Частично его затронула история шотландского лейборизма с ее тотемическими фигурами — Кейром Харди, «Красным Клайдсайдом», Уитли и Макстоном, которые клялись «экспортировать революцию в Вестминстер». Но это влияние слишком очевидно. Вдобавок в Дьюаре всегда ощущался ковенантер, чего не могли игнорировать даже лучшие друзья: нет, не тот религиозный пыл, который привел фанатиков наподобие Джеймса Ренвика на эшафот, но нечто более взвешенное и продуманное, сродни вере Роберта Бейли, который долго размышлял, прежде чем подписать Национальный Ковенант в 1638 году. В конце 1980-х годов, когда казалось, что деволюция попросту невозможна, Дьюар признался шотландскому историку, что чувствует духовное родство с Бейли, также выпускником университета Глазго. Потребовалось время и переоценка ценностей, чтобы молодой священник из Килвиннинга решил присоединиться к ковенантерам, ибо он сознавал, что тем самым нарушает клятву верности короне. Сердце говорило, что Национальный Ковенант защищает интересы Шотландии и выражает волю народа. Но он также знал, что Ковенант может оказаться угрозой власти короля Карла I. «В шотландской истории красота соседствует с ужасом, — говорил Дьюар. — Мы все это знаем, и наш выбор неизменно труден».
Он не прибавил, что этот выбор встал перед ним самим, когда речь зашла о деволюции, однако тень выбора нависала над всеми разговорами тех лет. Дьюар же твердой рукой ваял собственное место в истории страны. Из скромности он, несомненно, отказался бы от такой оценки, но все было именно так. «Меня спрашивают, кто я такой, — сказал он в Дублине в конце сентября. — Я — шотландец, гражданин Соединенного Королевства и человек, чрезвычайно заинтересованный в успехе ЕС».
Это была блестящая речь; он блистал эрудицией, поднимал настроение шутками, объяснял доходчиво и обращался к народу в целом.
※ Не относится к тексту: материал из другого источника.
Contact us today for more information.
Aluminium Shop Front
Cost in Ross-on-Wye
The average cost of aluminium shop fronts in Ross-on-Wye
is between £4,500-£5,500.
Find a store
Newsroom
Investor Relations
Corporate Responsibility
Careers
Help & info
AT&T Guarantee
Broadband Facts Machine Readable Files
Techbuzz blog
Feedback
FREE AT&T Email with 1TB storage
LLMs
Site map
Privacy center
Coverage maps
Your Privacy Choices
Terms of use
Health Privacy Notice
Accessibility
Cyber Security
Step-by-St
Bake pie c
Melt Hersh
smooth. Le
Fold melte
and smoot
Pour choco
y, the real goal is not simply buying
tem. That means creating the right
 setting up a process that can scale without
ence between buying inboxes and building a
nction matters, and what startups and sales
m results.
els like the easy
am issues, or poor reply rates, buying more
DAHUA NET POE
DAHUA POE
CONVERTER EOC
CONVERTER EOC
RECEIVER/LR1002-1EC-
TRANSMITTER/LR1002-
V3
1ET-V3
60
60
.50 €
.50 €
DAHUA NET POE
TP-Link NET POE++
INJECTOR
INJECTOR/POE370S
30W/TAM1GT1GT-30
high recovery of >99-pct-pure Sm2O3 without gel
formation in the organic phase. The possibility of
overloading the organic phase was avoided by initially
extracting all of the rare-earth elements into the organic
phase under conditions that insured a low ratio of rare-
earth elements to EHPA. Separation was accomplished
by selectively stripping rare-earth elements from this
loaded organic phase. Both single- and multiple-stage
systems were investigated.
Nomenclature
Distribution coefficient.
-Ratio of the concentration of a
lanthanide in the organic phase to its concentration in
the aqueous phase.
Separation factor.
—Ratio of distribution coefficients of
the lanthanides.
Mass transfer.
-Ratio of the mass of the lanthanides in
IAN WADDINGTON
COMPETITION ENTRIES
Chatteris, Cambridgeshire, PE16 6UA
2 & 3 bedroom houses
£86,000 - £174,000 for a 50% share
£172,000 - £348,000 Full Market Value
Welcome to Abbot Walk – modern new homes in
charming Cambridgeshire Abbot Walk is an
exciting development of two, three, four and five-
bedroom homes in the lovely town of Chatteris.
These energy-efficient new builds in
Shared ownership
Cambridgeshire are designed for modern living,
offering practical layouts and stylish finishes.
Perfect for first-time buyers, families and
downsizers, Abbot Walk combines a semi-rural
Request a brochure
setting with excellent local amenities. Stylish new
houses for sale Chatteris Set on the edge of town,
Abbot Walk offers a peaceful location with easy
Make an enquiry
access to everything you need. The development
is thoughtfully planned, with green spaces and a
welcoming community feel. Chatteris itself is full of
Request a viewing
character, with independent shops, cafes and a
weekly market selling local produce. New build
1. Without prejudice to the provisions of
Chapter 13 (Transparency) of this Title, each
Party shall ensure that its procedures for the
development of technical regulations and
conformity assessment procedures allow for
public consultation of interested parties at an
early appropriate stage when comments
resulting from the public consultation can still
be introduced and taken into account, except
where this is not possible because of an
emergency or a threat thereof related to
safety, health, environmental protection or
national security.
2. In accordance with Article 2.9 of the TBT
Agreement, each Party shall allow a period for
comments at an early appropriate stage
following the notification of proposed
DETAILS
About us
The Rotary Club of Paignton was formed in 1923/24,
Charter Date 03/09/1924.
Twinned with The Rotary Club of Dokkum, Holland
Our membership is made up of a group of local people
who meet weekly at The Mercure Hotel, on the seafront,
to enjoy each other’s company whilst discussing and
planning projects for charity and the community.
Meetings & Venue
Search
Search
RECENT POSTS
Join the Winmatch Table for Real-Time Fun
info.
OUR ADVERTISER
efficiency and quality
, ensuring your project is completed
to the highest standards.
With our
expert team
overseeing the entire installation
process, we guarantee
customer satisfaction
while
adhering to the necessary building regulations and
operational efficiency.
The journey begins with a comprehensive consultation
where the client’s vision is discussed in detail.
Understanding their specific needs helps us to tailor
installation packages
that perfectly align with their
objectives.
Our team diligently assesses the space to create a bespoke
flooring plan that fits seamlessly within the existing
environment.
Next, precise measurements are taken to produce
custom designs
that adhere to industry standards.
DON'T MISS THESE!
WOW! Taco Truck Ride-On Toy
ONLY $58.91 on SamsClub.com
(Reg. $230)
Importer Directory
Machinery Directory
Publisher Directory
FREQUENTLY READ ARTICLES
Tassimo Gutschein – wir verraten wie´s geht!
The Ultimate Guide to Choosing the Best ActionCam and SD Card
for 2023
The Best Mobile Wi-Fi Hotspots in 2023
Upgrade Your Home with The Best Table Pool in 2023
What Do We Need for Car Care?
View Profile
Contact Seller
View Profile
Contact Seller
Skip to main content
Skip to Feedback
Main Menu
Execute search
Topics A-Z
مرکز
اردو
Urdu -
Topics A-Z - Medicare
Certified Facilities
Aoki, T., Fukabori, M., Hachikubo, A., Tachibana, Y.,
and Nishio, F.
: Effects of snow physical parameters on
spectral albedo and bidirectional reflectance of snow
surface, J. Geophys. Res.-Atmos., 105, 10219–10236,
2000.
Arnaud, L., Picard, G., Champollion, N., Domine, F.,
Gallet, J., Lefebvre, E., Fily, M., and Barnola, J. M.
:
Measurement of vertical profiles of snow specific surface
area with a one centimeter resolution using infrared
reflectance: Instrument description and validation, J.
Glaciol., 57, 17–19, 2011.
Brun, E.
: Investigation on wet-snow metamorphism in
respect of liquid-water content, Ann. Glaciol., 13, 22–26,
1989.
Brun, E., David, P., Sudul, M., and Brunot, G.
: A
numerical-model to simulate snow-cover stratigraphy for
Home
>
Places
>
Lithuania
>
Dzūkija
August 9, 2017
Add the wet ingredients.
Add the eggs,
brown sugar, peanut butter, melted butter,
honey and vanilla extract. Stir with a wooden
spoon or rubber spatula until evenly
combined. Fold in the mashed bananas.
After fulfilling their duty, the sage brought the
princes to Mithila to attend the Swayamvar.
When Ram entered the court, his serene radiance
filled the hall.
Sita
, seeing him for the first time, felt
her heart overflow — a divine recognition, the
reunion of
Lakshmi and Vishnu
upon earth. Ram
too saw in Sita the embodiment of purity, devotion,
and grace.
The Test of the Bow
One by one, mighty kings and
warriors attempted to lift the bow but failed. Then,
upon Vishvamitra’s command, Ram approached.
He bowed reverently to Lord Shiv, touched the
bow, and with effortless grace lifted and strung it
Но тем, кто его слушал, было ясно, что операция на сердце имела серьезные последствия. Он сказал историку Тому Девину, что в последующие несколько месяцев должен будет повторно проанализировать ситуацию, если реальных перемен не произойдет. К сожалению, такой возможности ему не представилось. Но он оставил наследство, которое нельзя проигнорировать. Итогом его жизни можно назвать слова, написанные им собственноручно, слова, составившие его эпитафию: «Шотландскому парламенту быть».